_Aim of the exercise_:
Copy every entry below verbatim, except for images.

_Given data_:

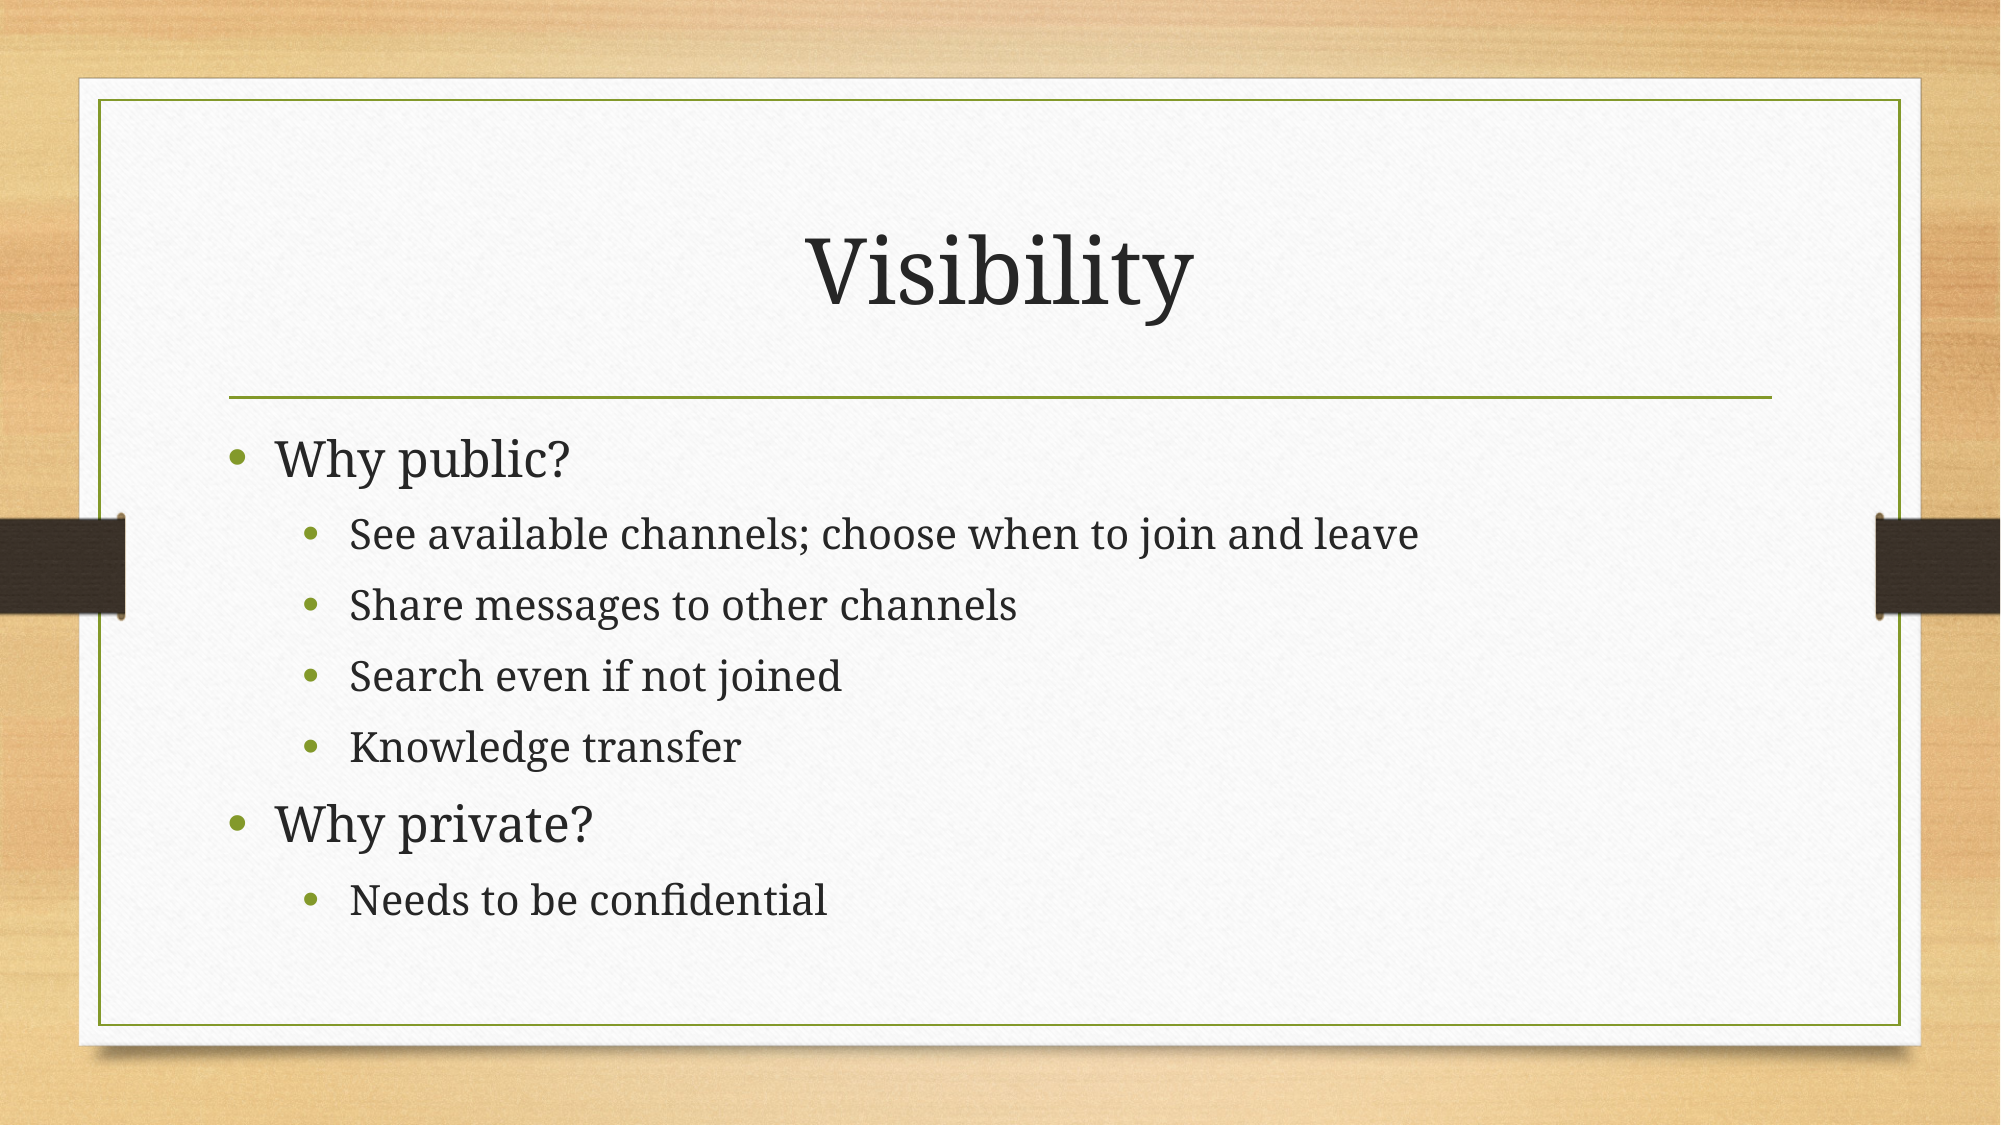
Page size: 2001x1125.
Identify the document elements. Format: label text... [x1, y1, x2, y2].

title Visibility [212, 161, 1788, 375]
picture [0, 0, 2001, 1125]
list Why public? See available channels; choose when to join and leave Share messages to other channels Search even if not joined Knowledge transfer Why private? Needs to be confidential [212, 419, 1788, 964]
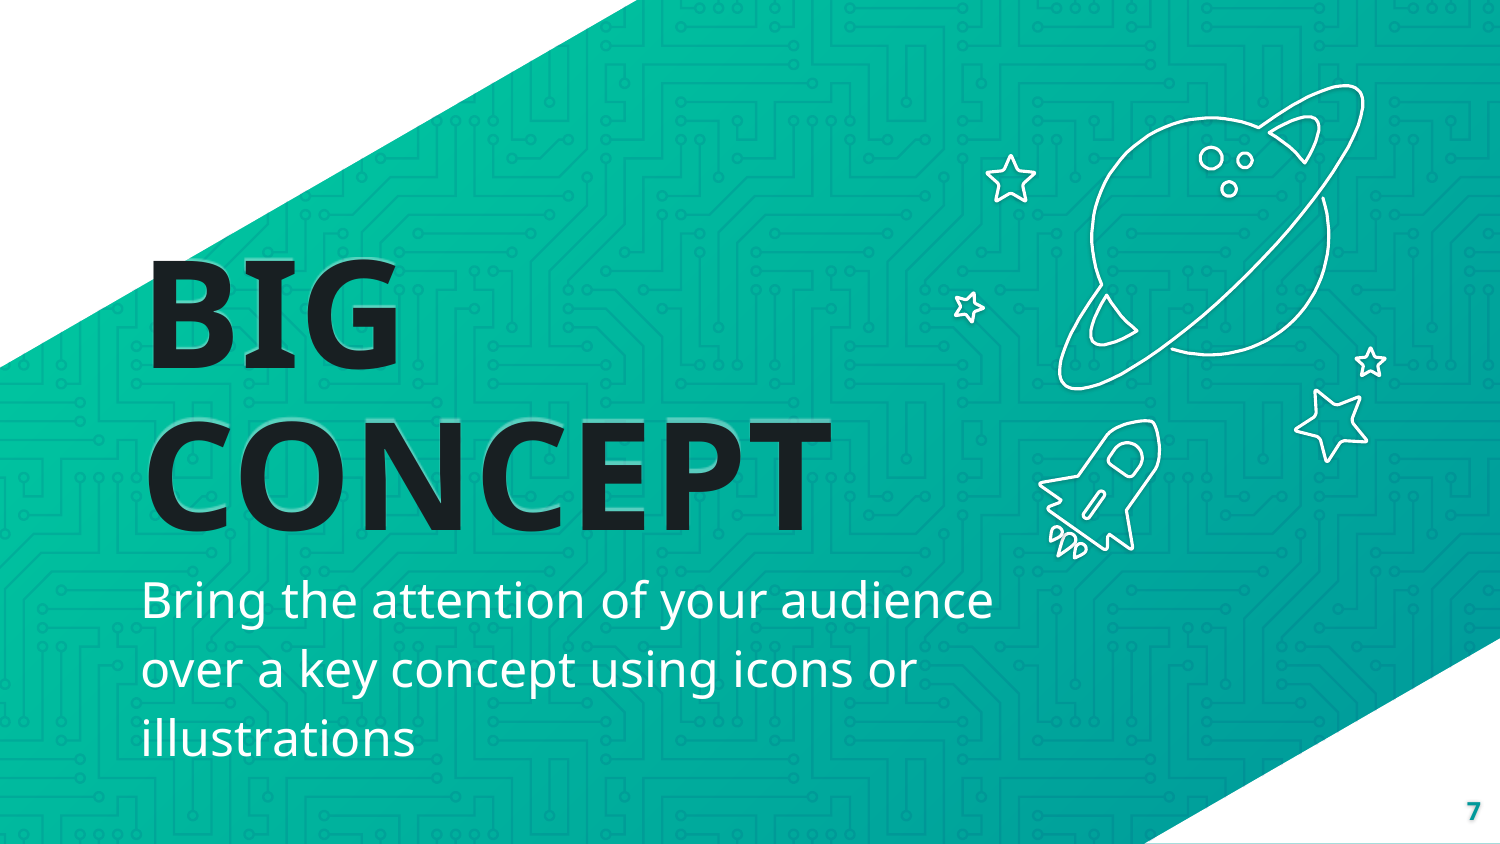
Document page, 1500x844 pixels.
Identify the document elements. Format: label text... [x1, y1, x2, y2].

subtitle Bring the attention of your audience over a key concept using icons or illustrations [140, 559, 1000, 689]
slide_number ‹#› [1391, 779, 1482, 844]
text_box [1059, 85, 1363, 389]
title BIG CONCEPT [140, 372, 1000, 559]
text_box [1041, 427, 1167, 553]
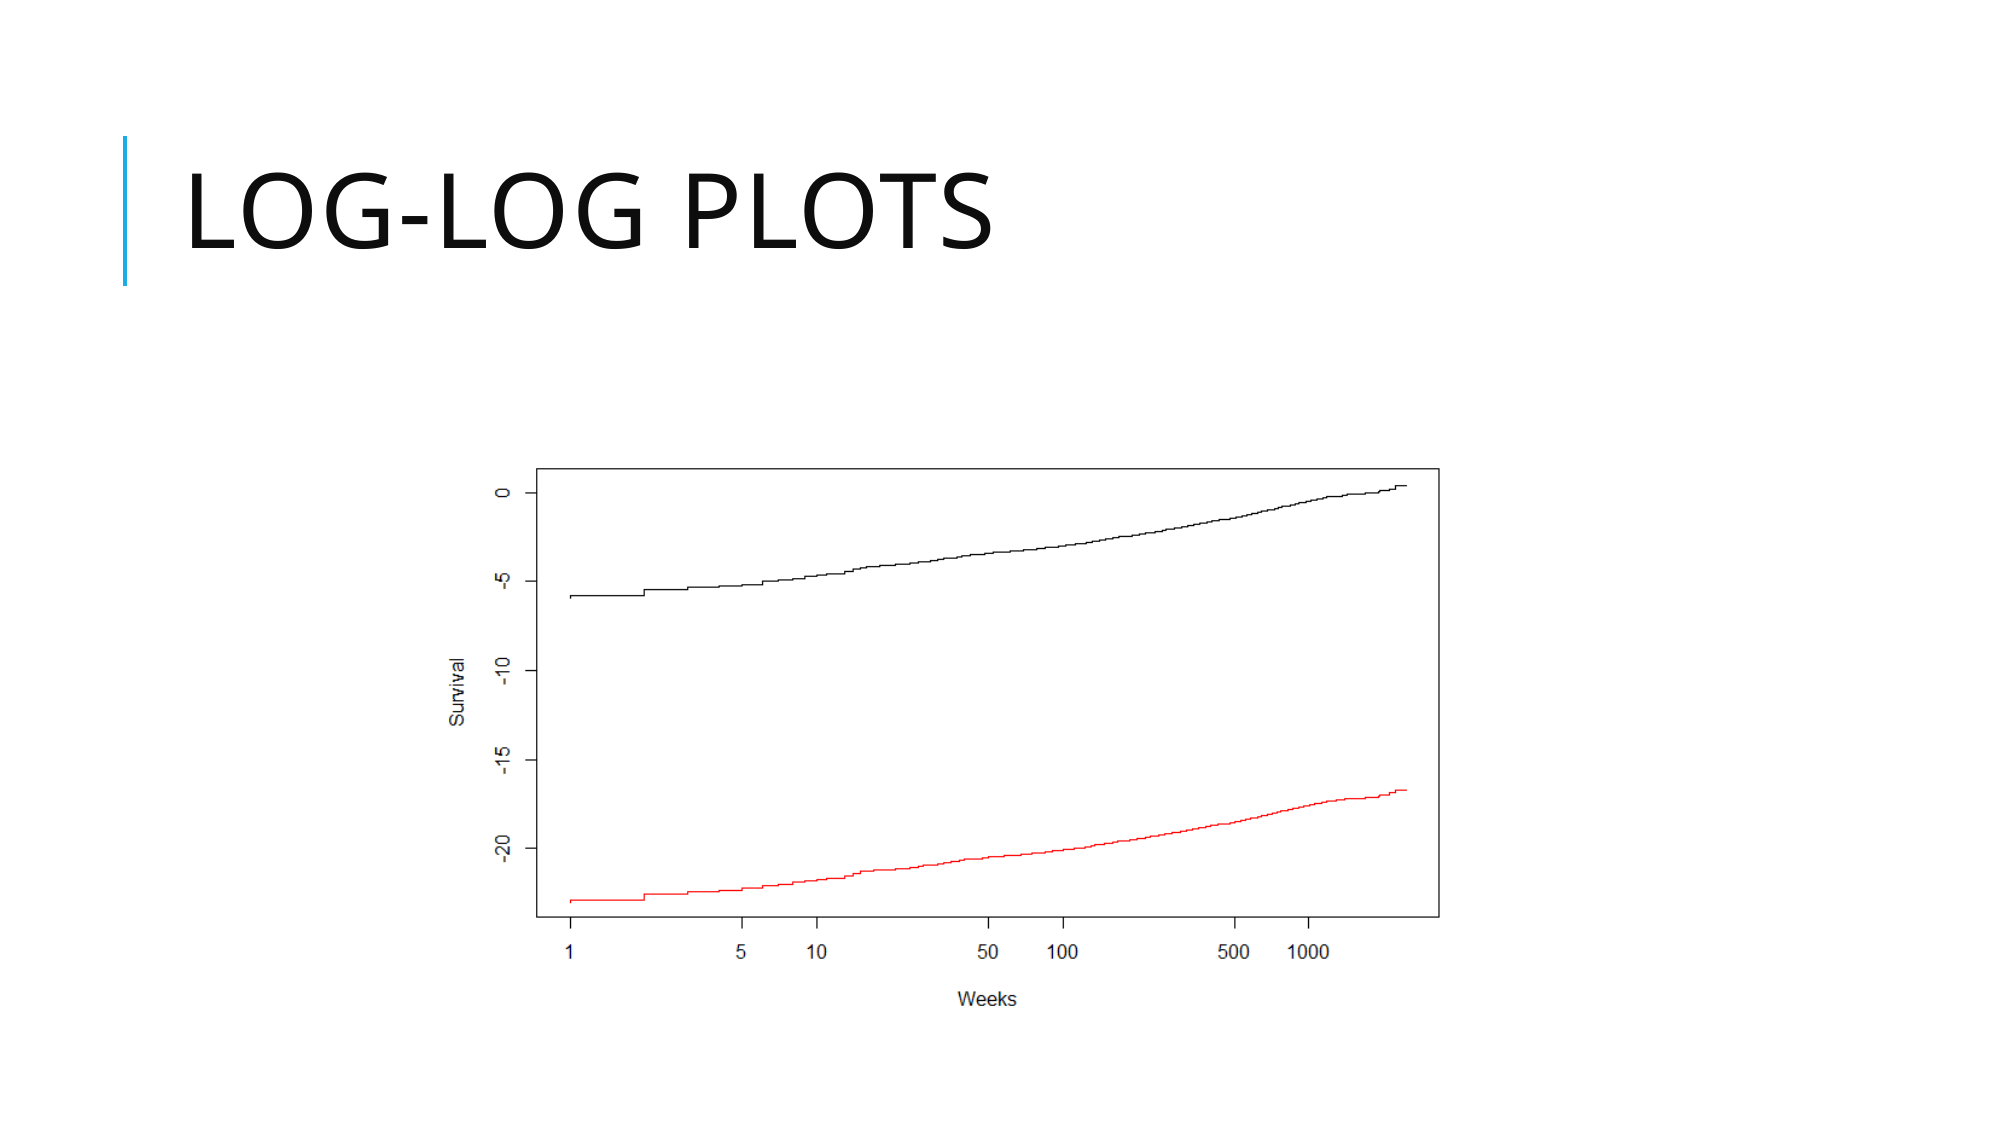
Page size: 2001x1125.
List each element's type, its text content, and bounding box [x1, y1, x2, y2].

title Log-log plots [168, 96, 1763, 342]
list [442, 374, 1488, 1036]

_Response to the exercise_:
Page size: 2001x1125.
Identify the document elements. Format: label text... [x1, y1, x2, y2].

title Visibility [212, 161, 1788, 375]
picture [0, 0, 2001, 1125]
list Why public? See available channels; choose when to join and leave Share messages to other channels Search even if not joined Knowledge transfer Why private? Needs to be confidential [212, 419, 1788, 964]
Document page, 1500x844 pixels.
Identify the document elements. Format: label text... [x1, y1, x2, y2].

subtitle Bring the attention of your audience over a key concept using icons or illustrations [140, 559, 1000, 689]
slide_number ‹#› [1391, 779, 1482, 844]
text_box [1059, 85, 1363, 389]
title BIG CONCEPT [140, 372, 1000, 559]
text_box [1041, 427, 1167, 553]
Page size: 2001x1125.
List each element's type, its text content, and bounding box [x1, y1, x2, y2].

title Log-log plots [168, 96, 1763, 342]
list [442, 374, 1488, 1036]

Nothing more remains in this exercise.